Author and UC Berkeley professor of African American Studies Darieck Scott uses fantasy as an active engagement with reality in his widely appraised book “Keeping It Unreal: Black Queer Fantasy and Superhero Comics,” published in 2022.
The book explores a journey through Black radical imagination and acts as an “impassioned plea” for the value of fantasizing a deep commitment to a transformation of the shared world, according to another author Ramzi Fawaz in an online discussion of the book hosted by the UC Berkeley Othering and Belonging Institute. Scott shared some words of his own about the fantasy genre, which he called a “transforming being.”
“We generally think of fantasy as an escape from reality, as not dealing with what needs to be done, or at best as something that’s a plan or a blueprint for some future (utopian fantasy),” Scott said in an email.
In 1973 West Germany, Scott first came across issue #206 of a Wonder Woman comic. The cover depicted Wonder Woman alongside a similarly looking Black woman, but she was wearing big hoop earrings and a leopard-skin skirt, Scott noted. The Black woman was Wonder Woman’s twin sister called Nubia. She possessed the same powers but was shaped from dark clay, as opposed to the light clay that made Wonder Woman, according to Scott.
Marvel pioneered its first Black superhero back in 1966 with the creation of Black Panther. Nubia appeared shortly after during a period when both Marvel and DC comics were introducing Black superheroes, Scott noted. While other superheroes represented as Black existed on comic covers, including “Captain America and the Falcon” and “Luke Cage,” Scott was especially drawn to the cover image and character of Nubia in many ways.
“I developed this fascination despite, or maybe in part too because of, the fact that Nubia, unlike other black superheroes created during this time, only appeared in three issues of Wonder Woman, and was essentially not seen for 50 years, until the last two years or so, when she’s been recreated (with a different origin story, and without the same powers as Wonder Woman) and features currently in Wonder Woman comics,” Scott said in the email. “So the character, despite her very brief appearance, was of enduring interest not just to me, but to fans of Wonder Woman superhero comics for half a century.”
Scott noted that Nubia never appears in that leopard-skin skirt in any version other than the cover of issue #206.
He said her leopard-skin skirt was a clear effort by writers to identify her with associations to Africa, the jungle and a problematic notion that depicted Black individuals as uncivilized and savage.
“Nevertheless this character became a kind of template, a springboard for my own imagination of myself and for the imagination of my world, as antiracist or as not antiblack,” Scott said in the email.
His fixation on cover Nubia, derived from the heart of the book, Scott noted, was indeed that the character and the image were constructed by racist imagination.

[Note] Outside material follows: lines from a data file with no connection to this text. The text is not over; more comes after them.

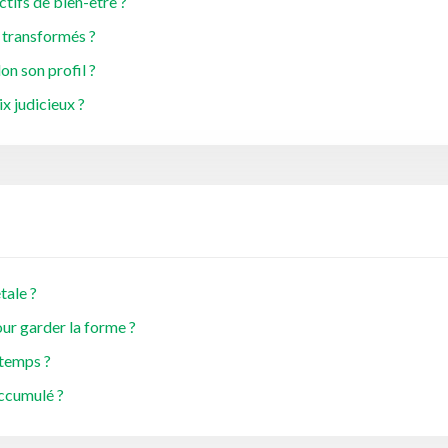
ctifs de bien-être ?
s transformés ?
n son profil ?
x judicieux ?
tale ?
our garder la forme ?
 temps ?
accumulé ?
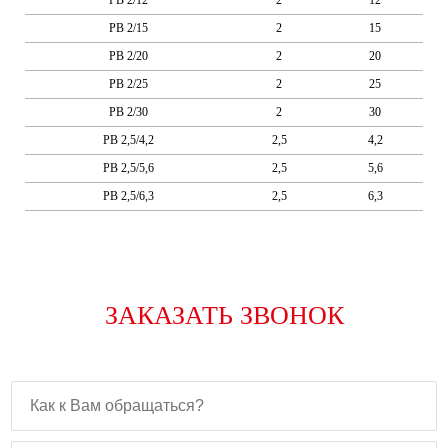
PB 2/12
2
12
PB 2/15
2
15
PB 2/20
2
20
PB 2/25
2
25
PB 2/30
2
30
PB 2,5/4,2
2,5
4,2
PB 2,5/5,6
2,5
5,6
PB 2,5/6,3
2,5
6,3
ЗАКАЗАТЬ ЗВОНОК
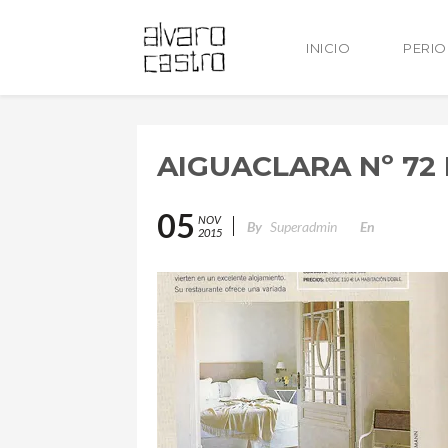
INICIO
PERI
AIGUACLARA Nº 72
05
NOV
By
Superadmin
En
2015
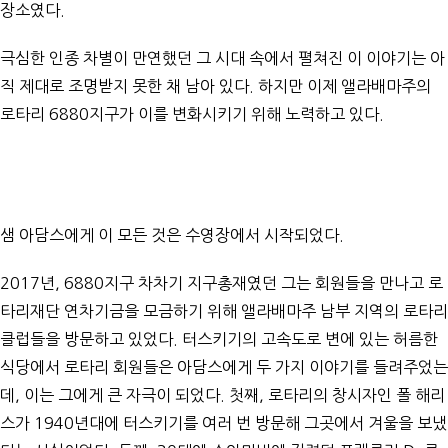
장소였다.
극심한 인종 차별이 만연했던 그 시대 속에서 펼쳐진 이 이야기는 아
직 제대로 조명받지 못한 채 남아 있다. 하지만 이제 앨라배마주의
로타리 6880지구가 이를 변화시키기 위해 노력하고 있다.
샘 아담스에게 이 모든 것은 수영장에서 시작되었다.
2017년, 6880지구 차차기 지구총재였던 그는 회원들을 만나고 로
타리재단 연차기금을 모금하기 위해 앨라배마주 남부 지역의 로타리
클럽들을 방문하고 있었다. 터스키기의 고속도로 변에 있는 허름한
식당에서 로타리 회원들은 아담스에게 두 가지 이야기를 들려주었는
데, 이는 그에게 큰 자극이 되었다. 첫째, 로타리의 창시자인 폴 해리
스가 1940년대에 터스키기를 여러 번 방문해 그곳에서 겨울을 보냈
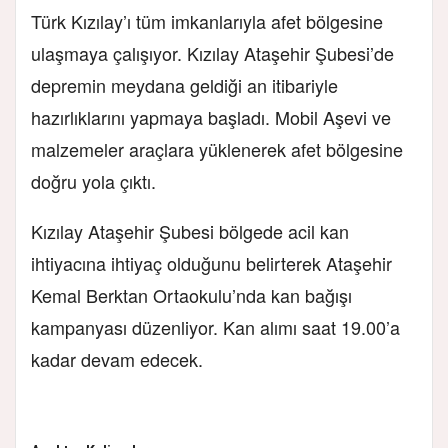
Türk Kızılay’ı tüm imkanlarıyla afet bölgesine
ulaşmaya çalışıyor. Kızılay Ataşehir Şubesi’de
depremin meydana geldiği an itibariyle
hazırlıklarını yapmaya başladı. Mobil Aşevi ve
malzemeler araçlara yüklenerek afet bölgesine
doğru yola çıktı.
Kızılay Ataşehir Şubesi bölgede acil kan
ihtiyacına ihtiyaç olduğunu belirterek Ataşehir
Kemal Berktan Ortaokulu’nda kan bağışı
kampanyası düzenliyor. Kan alımı saat 19.00’a
kadar devam edecek.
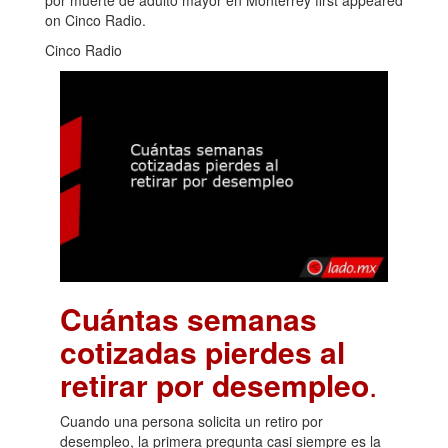
por muerte de adulto mayor en Monterrey first appeared
on Cinco Radio.
Cinco Radio
Cuántas semanas
cotizadas pierdes al
retirar por desempleo
.
Cuando una persona solicita un retiro por
desempleo, la primera pregunta casi siempre es la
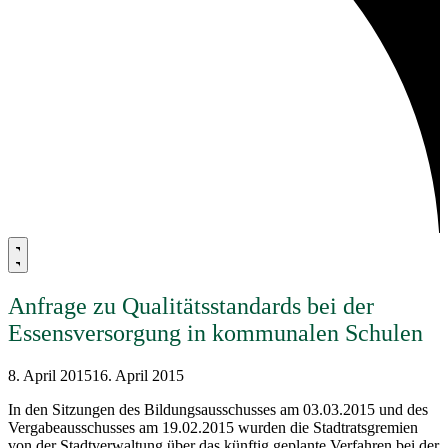
Anfrage zu Qualitätsstandards bei der
Essensversorgung in kommunalen Schulen
8. April 2015
16. April 2015
In den Sitzungen des Bildungsausschusses am 03.03.2015 und des
Vergabeausschusses am 19.02.2015 wurden die Stadtratsgremien
von der Stadtverwaltung über das künftig geplante Verfahren bei der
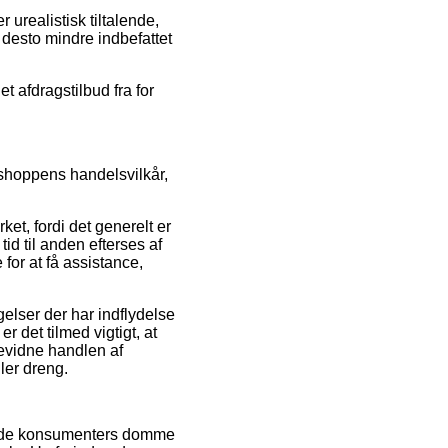
 urealistisk tiltalende,
desto mindre indbefattet
t afdragstilbud fra for
shoppens handelsvilkår,
t, fordi det generelt er
id til anden efterses af
for at få assistance,
elser der har indflydelse
 det tilmed vigtigt, at
evidne handlen af
ler dreng.
erende konsumenters domme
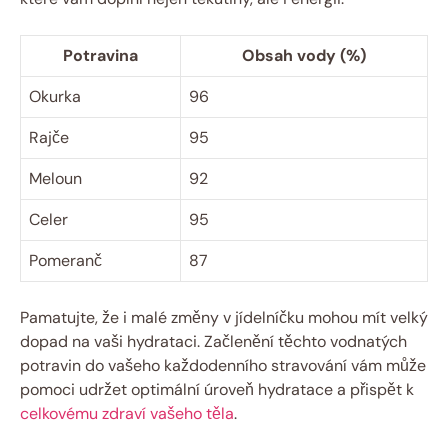
Potravina
Obsah vody (%)
Okurka
96
Rajče
95
Meloun
92
Celer
95
Pomeranč
87
Pamatujte, že i malé změny v jídelníčku mohou mít velký
dopad na vaši hydrataci. Začlenění těchto vodnatých
potravin do vašeho každodenního stravování vám může
pomoci udržet optimální úroveň hydratace a přispět k
celkovému zdraví vašeho těla
.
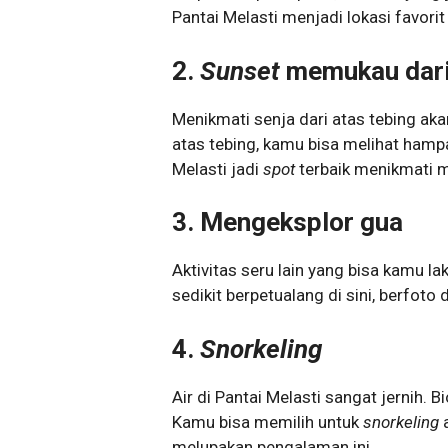
Pantai Melasti menjadi lokasi favori
2.
Sunset
memukau dari
Menikmati senja dari atas tebing ak
atas tebing, kamu bisa melihat hampa
Melasti jadi
spot
terbaik menikmati 
3.
Mengeksplor gua
Aktivitas seru lain yang bisa kamu la
sedikit berpetualang di sini, berfoto
4.
Snorkeling
Air di Pantai Melasti sangat jernih. 
Kamu bisa memilih untuk
snorkeling
a
melupakan pengalaman ini.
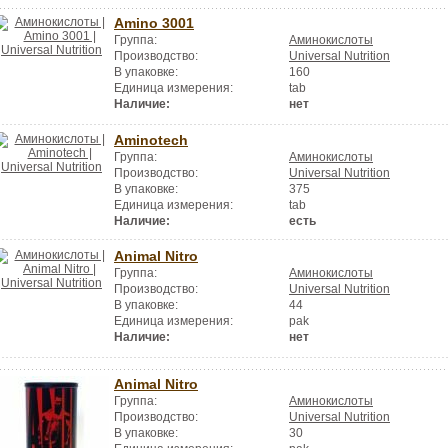
Amino 3001
Группа:
Аминокислоты
Производство:
Universal Nutrition
В упаковке:
160
Единица измерения:
tab
Наличие:
нет
Aminotech
Группа:
Аминокислоты
Производство:
Universal Nutrition
В упаковке:
375
Единица измерения:
tab
Наличие:
есть
Animal Nitro
Группа:
Аминокислоты
Производство:
Universal Nutrition
В упаковке:
44
Единица измерения:
pak
Наличие:
нет
Animal Nitro
Группа:
Аминокислоты
Производство:
Universal Nutrition
В упаковке:
30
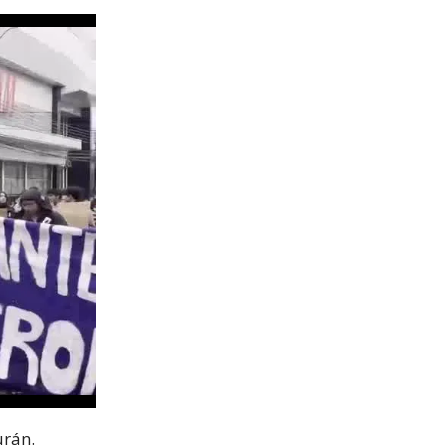
urán.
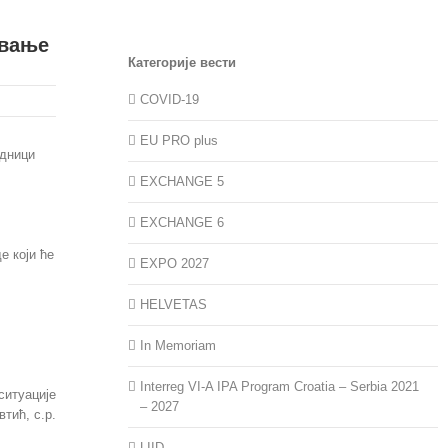
овање
Категорије вести
COVID-19
EU PRO plus
едници
EXCHANGE 5
EXCHANGE 6
е који ће
EXPO 2027
HELVETAS
In Memoriam
Interreg VI-A IPA Program Croatia – Serbia 2021
ситуације
– 2027
втић, с.р.
LIID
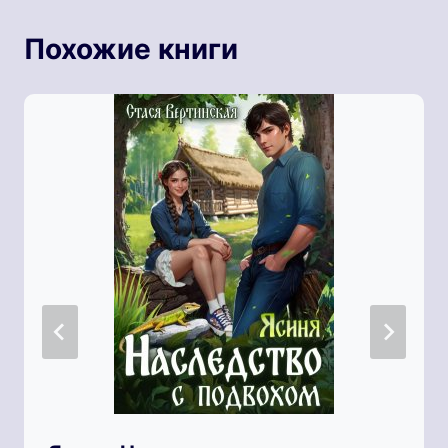
Похожие книги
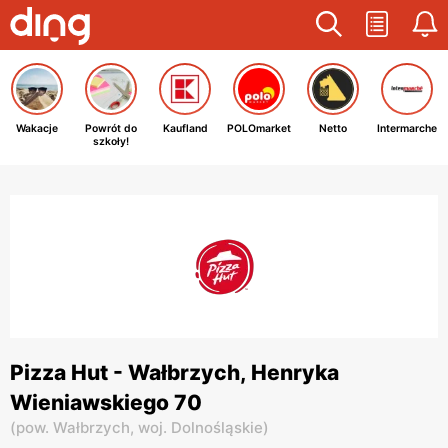
Wakacje
Powrót do
Kaufland
POLOmarket
Netto
Intermarche
szkoły!
Pizza Hut - Wałbrzych, Henryka
Wieniawskiego 70
(
pow. Wałbrzych,
woj. Dolnośląskie
)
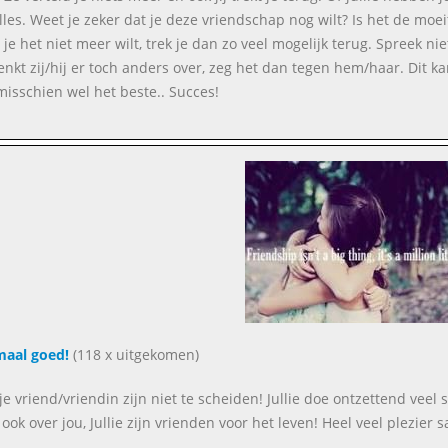
lles. Weet je zeker dat je deze vriendschap nog wilt? Is het de moe
t je het niet meer wilt, trek je dan zo veel mogelijk terug. Spree
enkt zij/hij er toch anders over, zeg het dan tegen hem/haar. Dit
misschien wel het beste.. Succes!
aal goed!
(118 x uitgekomen)
n je vriend/vriendin zijn niet te scheiden! Jullie doe ontzettend veel
 ook over jou, Jullie zijn vrienden voor het leven! Heel veel plezier 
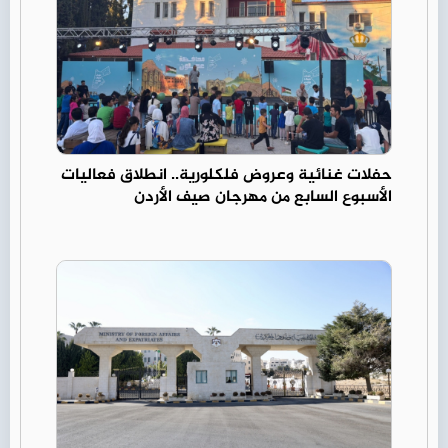
حفلات غنائية وعروض فلكلورية.. انطلاق فعاليات
الأسبوع السابع من مهرجان صيف الأردن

As his family moved from the U.S. to Germany in the early 1970s, Scott attended primary school abroad. He started learning about his identity as a social being and his role and expectations of gender, race and class during his time there.
“A big part of how I made sense of the radically changed world I lived in was through the imagination that was sparked from reading superhero comics,” Scott said in the email.
While he noted his method of understanding may seem counterintuitive, as superhero comics are based on fictitious worlds of “fanciful science,” one must still use the imagination to engage with comics. He added that this type of imagination goes beyond simply believing someone can pass through walls or repel bullets with their skin.
The very structure of comics makes an active and imaginative reading process, Scott noted. Panels of art with text separated by blank gutters required the imagination of the reader to produce movement of static figures. They render readers capable of connecting one panel to the next to derive cause and effect in time and meaning, he added.
“The imagination I needed in order to read superhero comics was key to the imagination I needed to navigate a world constantly reminding me of my difference, and lesser value, as a black boy, and as a queer child,” Scott said in the email. “One thing that might motivate seeing the world differently is recognizing that the world as it appears does not welcome you.”
Superhero comics channel this type of motivation, as each hero engages in a battle for their definition of justice, Scott noted.
From living a brief, “imaginative life” with her, Scott emphasized that Wonder Woman, who was able to identify wrongs in the perception of sexist men who believed she was weak or unable to stop their attacks, allowed himself to identify wrongs in the racist ways of the real world.
“For a number of reasons, engaging in the imaginative space of Nubia helped me, as a child, re-imagine my world,” Scott said in the email. “The book is concerned with describing how that process worked then, and how that process has changed and yet continues now.”
With a Master of Arts in Afro-American Studies from Yale, a Juris Doctor from Yale Law School and a doctorate in Modern Thought & Literature from Stanford, Scott has authored science fiction fantasy novels, queer studies books, anthologies, erotica collections and essays and serves as the co-editor of the American Literature special issue “Queer About Comics.”
His next project is a fantasy novel titled “The Dream-Slaves.”